◆ **Text shown**

Sep 13, 2007 at 11:45am ET by Chris Silver Smith
Many companies have brick-and-mortar locations spread out across the country or around the world, and most have some type of store locator utility on their websites. Restaurant chains, hotels, retailers, service providers, and more will frequently have a substantial web presence coupled with the desire to make it easy for consumers to find their local outlets. But most of these companies haven’t thought their store locator strategies through very well, treating the site feature as just a necessary item to include like a “contact us” page, or copyright notice—and they haven’t really thought through optimizing that content to easily be found through search engines.
This article is part of Local Search Week here at Search Engine Land, a special look at local search marketing issues in the run-up to our SMX Local & Mobile conference next month.
In this article I’ll outline a few reasons why optimized store locators are beneficial, and I’ll provide a few tips on how to optimize the content for local searches and better user-experience overall.
Let’s look at an example of a typical major corporate store locator.
Starbucks, the company that elevated coffee to a religion and enjoys daily visits from devoted worshipers at thousands of locations, has a web site store locator on the link labeled “find a store.” The search form on that page allows one to enter a street address to find all Starbucks outlets within a certain radius of the address. If you don’t enter a street address, and only enter a zip code or only a city + state, the utility will find all outlets within radius of the centroid of the zip code or city area.
Notice that the Starbucks store locator doesn’t have alternate navigation for users (or bots) to find their outlets’ info pages—everything must go through the search form. So, their store locations pages are not getting spidered and indexed by the search engines.

◆ **Exercise objective**
Can you carry on the store locator article from its last sentence? The material that comes next isn't needed for anything here.

◆ **Extracted records**

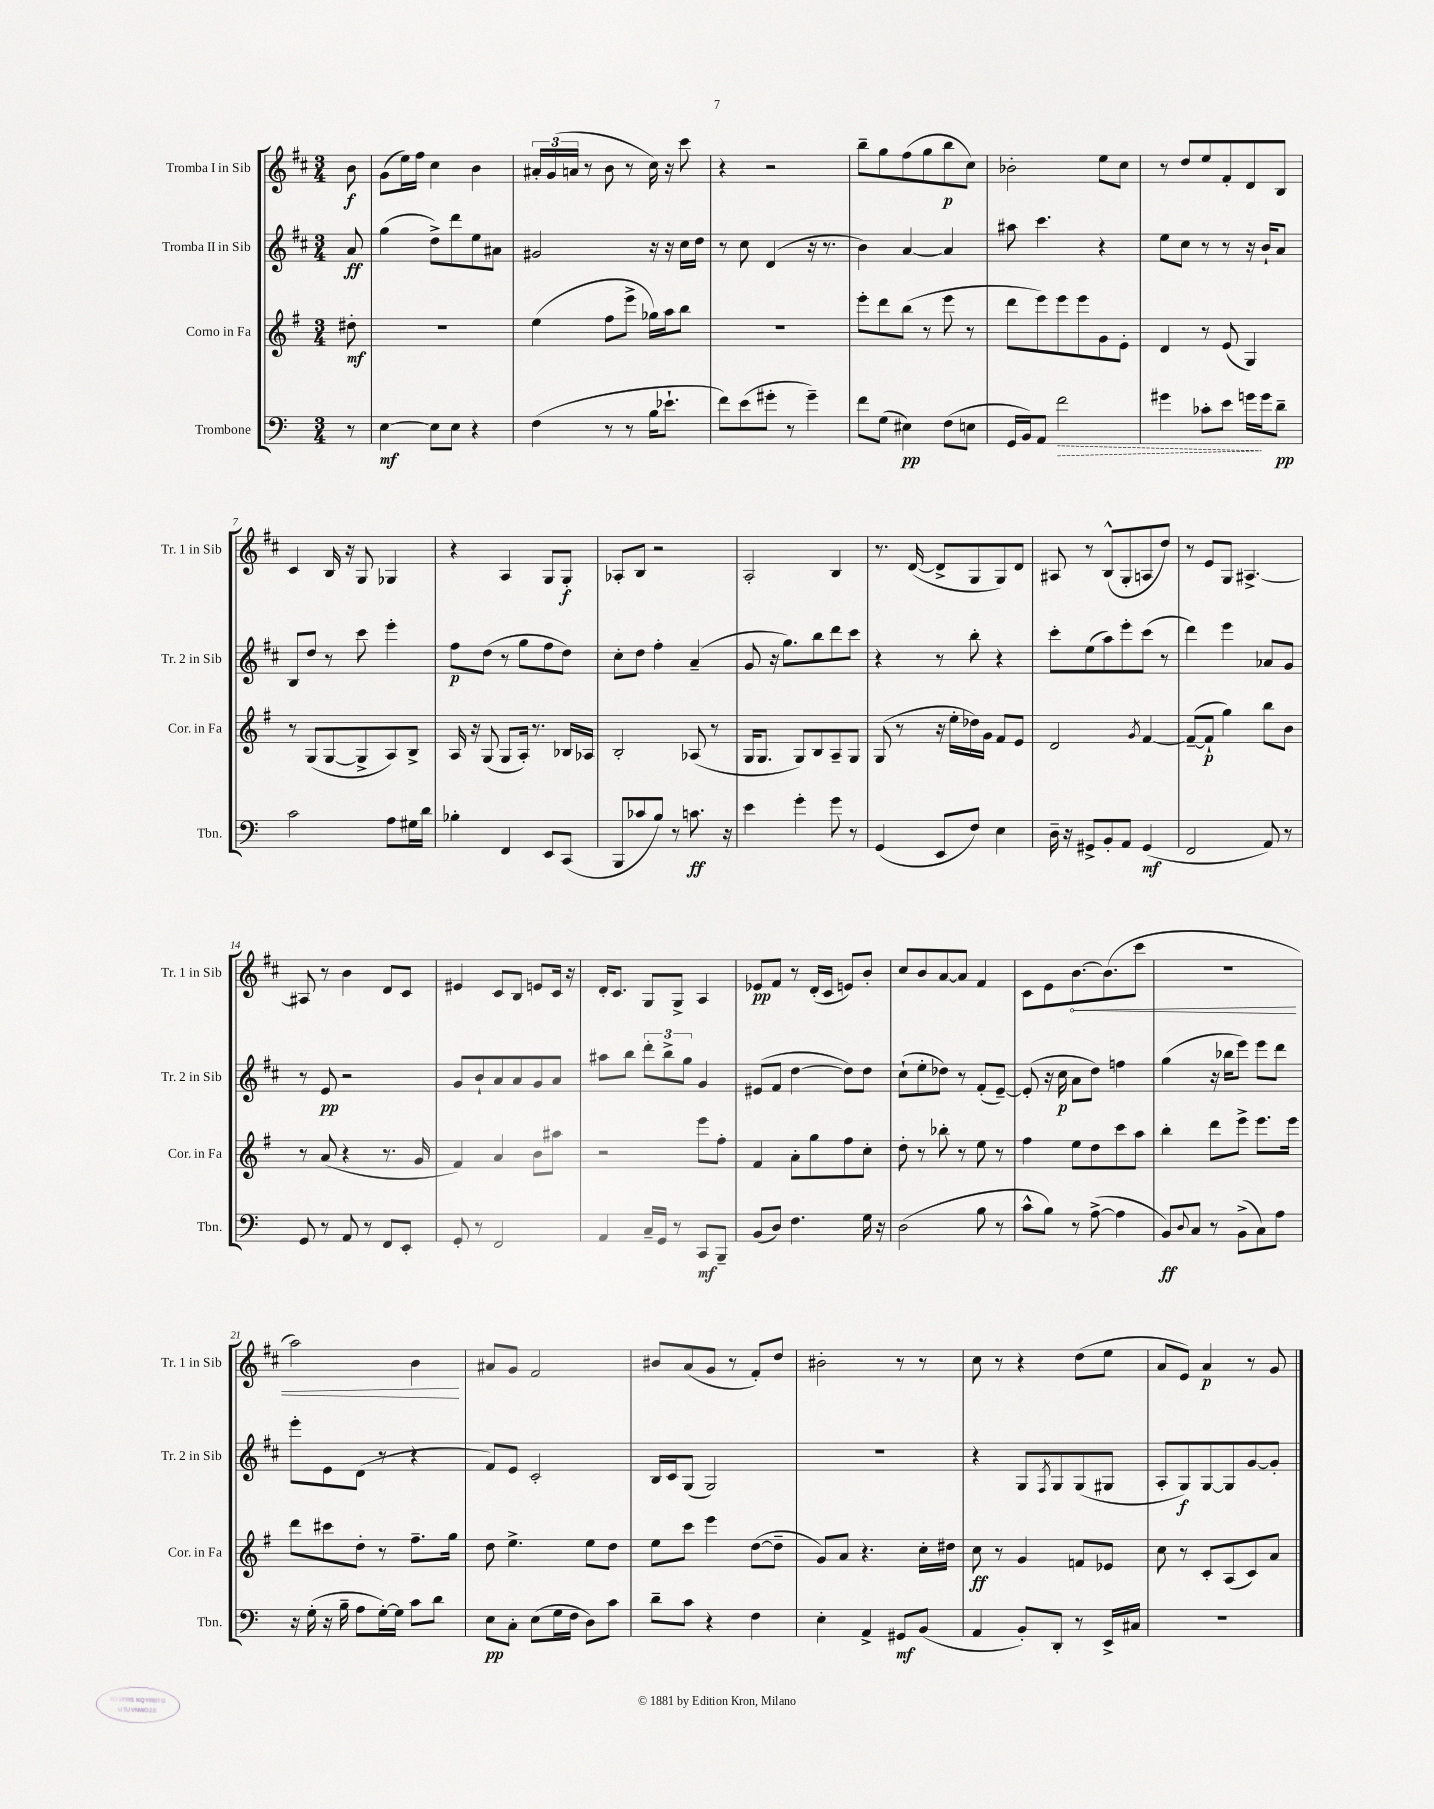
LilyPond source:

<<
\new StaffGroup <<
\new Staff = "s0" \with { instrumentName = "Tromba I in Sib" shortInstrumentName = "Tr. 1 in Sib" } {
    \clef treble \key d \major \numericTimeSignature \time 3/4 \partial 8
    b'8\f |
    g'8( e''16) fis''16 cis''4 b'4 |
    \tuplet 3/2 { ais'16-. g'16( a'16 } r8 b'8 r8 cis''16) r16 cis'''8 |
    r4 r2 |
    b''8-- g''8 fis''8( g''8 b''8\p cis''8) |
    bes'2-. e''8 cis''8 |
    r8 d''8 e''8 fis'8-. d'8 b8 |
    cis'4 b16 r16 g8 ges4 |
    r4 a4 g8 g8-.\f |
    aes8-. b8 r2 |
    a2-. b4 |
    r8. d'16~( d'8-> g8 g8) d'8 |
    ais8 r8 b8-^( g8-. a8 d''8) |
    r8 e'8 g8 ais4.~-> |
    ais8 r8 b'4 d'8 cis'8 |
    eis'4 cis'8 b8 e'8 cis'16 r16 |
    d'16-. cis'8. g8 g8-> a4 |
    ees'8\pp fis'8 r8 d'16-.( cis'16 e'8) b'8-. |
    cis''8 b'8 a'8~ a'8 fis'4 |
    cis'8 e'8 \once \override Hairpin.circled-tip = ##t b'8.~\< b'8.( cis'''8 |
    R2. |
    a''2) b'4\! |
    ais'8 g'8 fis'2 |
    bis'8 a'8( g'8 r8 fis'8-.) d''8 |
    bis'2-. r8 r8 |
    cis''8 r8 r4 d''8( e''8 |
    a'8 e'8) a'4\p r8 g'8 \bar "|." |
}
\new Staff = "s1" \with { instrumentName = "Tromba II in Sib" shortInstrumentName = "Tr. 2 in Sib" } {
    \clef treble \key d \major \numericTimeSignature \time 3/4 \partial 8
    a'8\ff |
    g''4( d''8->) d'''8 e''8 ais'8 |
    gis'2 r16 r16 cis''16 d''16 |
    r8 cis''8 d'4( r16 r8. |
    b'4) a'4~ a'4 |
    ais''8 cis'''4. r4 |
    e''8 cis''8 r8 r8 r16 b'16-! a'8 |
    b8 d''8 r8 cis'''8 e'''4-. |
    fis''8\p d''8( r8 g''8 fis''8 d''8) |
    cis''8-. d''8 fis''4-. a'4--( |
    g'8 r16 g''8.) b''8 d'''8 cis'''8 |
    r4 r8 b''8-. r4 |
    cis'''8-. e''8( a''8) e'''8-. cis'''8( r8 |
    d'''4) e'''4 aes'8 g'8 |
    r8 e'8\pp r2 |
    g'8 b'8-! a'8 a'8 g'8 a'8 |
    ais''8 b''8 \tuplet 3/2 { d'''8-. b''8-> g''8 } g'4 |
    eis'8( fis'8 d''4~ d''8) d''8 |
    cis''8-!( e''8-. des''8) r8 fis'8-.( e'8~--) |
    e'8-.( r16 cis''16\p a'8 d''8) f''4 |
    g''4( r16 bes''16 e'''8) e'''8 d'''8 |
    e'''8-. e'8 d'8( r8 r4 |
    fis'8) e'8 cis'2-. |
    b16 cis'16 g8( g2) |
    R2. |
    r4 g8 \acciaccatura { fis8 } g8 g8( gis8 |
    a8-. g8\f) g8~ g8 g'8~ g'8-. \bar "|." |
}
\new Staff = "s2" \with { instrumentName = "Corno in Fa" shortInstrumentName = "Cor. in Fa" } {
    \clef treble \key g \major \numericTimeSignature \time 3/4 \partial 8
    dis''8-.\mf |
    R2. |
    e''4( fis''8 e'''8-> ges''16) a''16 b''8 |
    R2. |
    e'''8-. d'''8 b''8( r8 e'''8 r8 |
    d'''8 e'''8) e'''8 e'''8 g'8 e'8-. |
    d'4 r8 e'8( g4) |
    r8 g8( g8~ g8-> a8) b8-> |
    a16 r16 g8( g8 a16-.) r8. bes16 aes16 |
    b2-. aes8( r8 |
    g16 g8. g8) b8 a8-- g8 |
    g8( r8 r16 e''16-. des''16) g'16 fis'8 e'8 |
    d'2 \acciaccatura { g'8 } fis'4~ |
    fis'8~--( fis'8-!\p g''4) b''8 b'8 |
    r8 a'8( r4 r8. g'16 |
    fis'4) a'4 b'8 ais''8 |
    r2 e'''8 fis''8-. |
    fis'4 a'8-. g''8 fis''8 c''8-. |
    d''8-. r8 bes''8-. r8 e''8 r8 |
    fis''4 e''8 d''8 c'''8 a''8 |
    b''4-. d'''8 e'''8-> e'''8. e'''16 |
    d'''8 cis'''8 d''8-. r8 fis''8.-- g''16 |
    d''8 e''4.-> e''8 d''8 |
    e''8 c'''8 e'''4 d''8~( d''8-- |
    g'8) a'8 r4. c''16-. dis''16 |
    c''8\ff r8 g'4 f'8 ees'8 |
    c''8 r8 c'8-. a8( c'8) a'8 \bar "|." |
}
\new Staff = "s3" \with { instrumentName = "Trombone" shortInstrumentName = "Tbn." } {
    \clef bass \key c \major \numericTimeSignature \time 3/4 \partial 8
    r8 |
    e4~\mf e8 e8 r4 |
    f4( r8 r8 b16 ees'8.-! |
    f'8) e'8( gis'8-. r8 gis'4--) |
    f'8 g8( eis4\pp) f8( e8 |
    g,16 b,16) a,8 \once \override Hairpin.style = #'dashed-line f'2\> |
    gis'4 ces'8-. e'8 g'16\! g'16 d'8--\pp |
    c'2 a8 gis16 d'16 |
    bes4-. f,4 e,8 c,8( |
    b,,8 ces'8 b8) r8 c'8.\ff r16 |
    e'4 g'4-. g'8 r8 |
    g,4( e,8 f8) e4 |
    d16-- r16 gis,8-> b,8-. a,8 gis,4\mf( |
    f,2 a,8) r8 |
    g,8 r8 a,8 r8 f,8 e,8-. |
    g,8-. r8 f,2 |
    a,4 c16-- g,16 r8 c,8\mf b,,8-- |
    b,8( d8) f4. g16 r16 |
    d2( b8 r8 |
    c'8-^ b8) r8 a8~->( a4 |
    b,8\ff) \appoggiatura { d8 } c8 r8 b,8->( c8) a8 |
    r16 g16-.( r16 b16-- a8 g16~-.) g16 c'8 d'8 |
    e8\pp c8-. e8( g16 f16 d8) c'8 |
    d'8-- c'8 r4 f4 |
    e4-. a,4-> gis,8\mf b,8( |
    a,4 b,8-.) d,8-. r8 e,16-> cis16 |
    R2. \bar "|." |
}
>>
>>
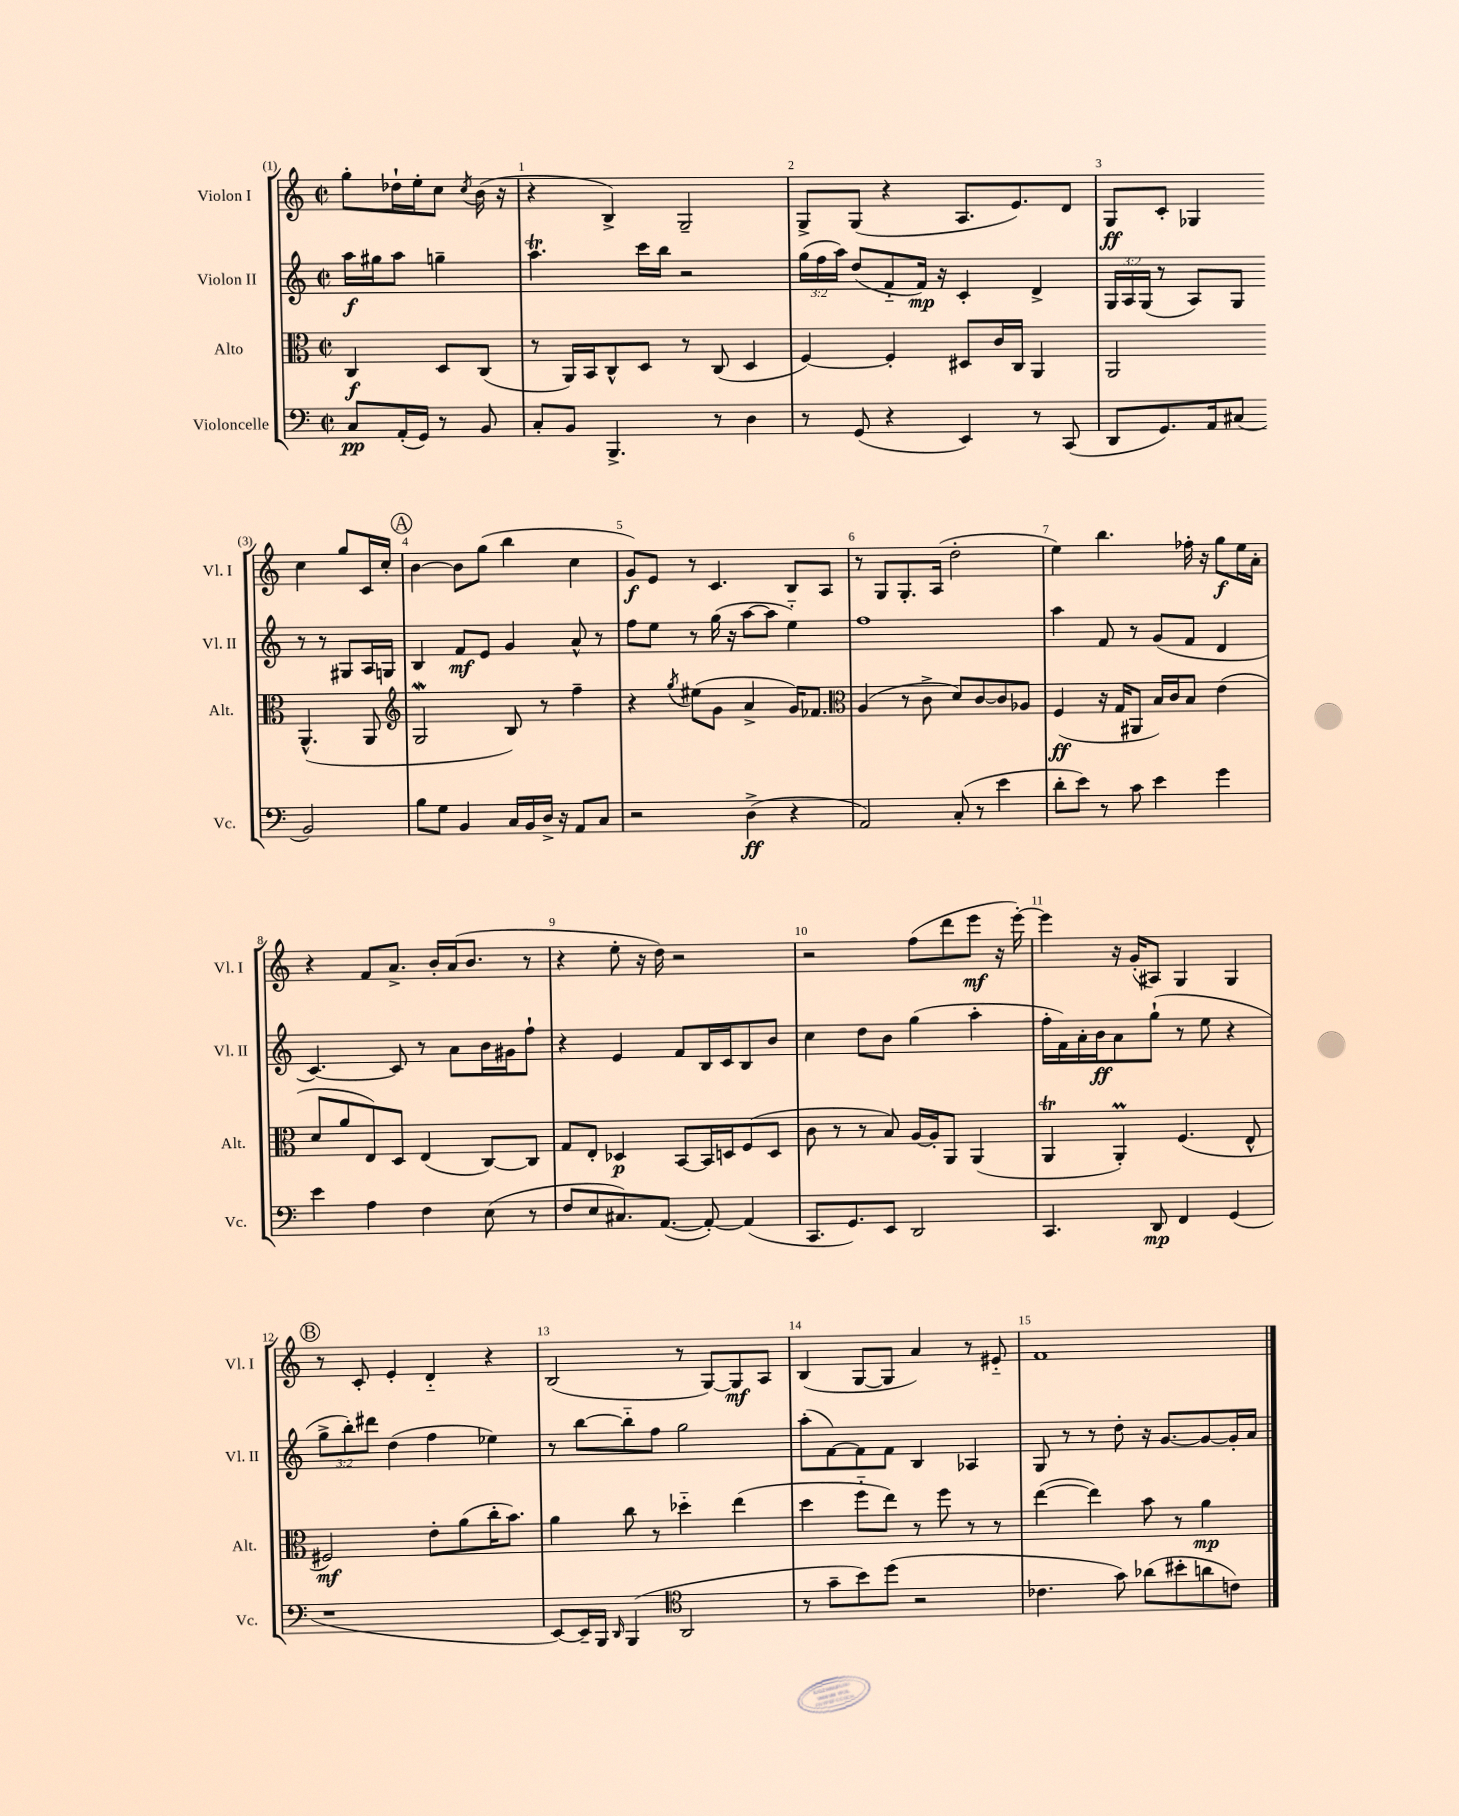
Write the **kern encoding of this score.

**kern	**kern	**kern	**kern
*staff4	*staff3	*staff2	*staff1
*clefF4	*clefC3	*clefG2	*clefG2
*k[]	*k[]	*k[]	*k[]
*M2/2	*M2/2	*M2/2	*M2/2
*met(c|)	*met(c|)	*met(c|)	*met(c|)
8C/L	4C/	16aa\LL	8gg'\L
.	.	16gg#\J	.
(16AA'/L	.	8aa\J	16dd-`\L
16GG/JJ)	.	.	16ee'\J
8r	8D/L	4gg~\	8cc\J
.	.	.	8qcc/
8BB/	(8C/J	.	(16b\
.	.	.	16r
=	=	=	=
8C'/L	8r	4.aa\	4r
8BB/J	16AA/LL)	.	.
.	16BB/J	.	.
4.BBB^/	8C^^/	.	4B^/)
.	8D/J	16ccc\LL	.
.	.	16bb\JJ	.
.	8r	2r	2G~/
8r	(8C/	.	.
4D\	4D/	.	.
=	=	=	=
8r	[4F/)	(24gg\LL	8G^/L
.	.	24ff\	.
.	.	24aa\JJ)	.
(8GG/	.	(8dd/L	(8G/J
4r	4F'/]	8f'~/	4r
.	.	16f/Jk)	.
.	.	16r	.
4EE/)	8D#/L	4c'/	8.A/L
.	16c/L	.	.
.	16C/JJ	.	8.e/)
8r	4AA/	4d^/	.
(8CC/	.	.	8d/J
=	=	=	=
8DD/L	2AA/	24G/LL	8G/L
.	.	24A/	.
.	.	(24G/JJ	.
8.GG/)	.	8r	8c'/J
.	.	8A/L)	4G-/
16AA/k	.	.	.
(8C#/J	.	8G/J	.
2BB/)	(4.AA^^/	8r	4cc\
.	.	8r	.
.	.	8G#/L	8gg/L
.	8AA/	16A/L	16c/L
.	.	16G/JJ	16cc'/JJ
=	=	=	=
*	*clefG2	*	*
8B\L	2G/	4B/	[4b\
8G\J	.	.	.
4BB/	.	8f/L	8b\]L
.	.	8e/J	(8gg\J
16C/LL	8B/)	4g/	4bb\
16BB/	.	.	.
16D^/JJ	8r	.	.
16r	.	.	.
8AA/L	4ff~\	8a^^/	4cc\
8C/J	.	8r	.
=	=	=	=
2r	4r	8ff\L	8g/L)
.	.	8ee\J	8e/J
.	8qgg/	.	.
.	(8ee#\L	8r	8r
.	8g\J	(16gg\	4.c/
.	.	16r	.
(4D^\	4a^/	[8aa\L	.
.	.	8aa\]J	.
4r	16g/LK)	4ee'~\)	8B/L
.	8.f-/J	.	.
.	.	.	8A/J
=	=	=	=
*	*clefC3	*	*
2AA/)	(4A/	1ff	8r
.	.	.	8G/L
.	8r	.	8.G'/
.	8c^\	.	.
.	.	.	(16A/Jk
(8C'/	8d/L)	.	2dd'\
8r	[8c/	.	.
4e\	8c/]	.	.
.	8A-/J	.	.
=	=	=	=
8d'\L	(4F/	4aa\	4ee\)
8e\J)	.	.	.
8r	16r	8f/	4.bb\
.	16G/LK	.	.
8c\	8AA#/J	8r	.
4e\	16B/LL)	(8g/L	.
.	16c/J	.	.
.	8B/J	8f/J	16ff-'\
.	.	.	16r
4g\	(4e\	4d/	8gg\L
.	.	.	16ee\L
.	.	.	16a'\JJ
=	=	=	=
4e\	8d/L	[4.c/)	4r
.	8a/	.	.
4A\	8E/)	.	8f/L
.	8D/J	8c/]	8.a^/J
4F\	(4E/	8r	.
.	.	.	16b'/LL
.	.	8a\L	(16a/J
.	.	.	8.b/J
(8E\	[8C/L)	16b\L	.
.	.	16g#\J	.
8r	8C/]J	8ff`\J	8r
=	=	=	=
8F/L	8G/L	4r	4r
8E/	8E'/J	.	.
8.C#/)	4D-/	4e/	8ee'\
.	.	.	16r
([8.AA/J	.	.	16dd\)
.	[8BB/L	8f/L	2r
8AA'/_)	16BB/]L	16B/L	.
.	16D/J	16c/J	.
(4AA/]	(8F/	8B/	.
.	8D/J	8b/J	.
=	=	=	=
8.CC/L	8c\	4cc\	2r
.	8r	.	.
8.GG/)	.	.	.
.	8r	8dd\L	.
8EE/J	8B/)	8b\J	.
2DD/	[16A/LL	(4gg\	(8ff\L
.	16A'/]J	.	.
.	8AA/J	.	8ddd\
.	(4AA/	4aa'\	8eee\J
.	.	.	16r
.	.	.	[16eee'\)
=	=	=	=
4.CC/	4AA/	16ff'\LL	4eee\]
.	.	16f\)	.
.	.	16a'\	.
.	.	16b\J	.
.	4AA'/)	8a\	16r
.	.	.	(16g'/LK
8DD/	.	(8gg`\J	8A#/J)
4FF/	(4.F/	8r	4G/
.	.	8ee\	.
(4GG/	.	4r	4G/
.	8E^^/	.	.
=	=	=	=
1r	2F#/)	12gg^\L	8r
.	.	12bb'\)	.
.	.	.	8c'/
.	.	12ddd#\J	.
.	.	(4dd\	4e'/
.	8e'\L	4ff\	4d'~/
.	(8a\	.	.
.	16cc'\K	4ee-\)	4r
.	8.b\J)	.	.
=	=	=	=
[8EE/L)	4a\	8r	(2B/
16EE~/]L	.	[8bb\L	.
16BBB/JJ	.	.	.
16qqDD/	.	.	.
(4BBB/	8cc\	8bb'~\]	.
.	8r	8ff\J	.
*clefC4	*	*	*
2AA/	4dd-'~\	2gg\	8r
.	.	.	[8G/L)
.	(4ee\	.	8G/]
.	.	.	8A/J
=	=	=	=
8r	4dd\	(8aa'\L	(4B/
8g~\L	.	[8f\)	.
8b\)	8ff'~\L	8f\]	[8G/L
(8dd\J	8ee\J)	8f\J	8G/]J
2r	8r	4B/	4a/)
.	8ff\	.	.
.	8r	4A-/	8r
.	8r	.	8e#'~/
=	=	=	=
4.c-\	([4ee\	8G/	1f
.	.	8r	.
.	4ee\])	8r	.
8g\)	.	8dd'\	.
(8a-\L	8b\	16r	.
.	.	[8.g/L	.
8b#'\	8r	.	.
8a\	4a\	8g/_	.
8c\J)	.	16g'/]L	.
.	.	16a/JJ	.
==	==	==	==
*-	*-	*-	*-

◆ **Task answer**
Does this cause Starbucks problems? Probably not any major problems, but this situation results in other sites being able to achieve placement in the search results for their own brand name terms. For instance, performing a search in Google for “Denver Starbucks” returns a number of directories or other sites first in the search results prior to the Google Maps links:
The first link is for the StarbucksEveryWhere.net site—a site operated by a fan of Starbucks which displays photos of lots of Starbucks locations found in a number of major cities. It’s probably unsatisfactory for users seeking coffee shops in their area, though, because it doesn’t show the street addresses or contact info of each of the locations.
The next two pages in the Google SERP are for online directories—ZipHip.com, and Citysearch. These are great since they have addresses, maps and phone numbers for the locations. But these sites are likely not getting their data from Starbucks—ZipHip is getting its data from Local.com which is getting data from Acxiom and other sources, and Citysearch is getting data from infoUSA. While the data aggregators like Acxiom and infoUSA are great, it’s quite possible that the data isn’t up to date, so some of the Starbucks they list could be closed, and they might not have the listings for the newest stores.
While the Google Maps listings do show mapped locations, phone numbers, and links over to Starbucks.com, the very links themselves are not all that ideal because they just dump the users who might click through onto the Starbucks homepage.
Under the Google Maps listings, a page from Metblogs shows up titled “Starbucks, WTF?”—a page that touts a competitor and give passing criticism to Starbucks.
Starbucks might wish to reduce the chances that users go through the “middleman” sites for a few reasons. The info could be stale, users could be leaving negative reviews for locations, and Starbucks could be paying for referrals from some of those sites. Starbucks may want to advertise other stuff to those users who come onto their sites looking for locations. It’s a better user experience for searchers to be able to easily find the official info from Starbucks, and Starbucks can better manage its online reputation by enabling people to find stores directly.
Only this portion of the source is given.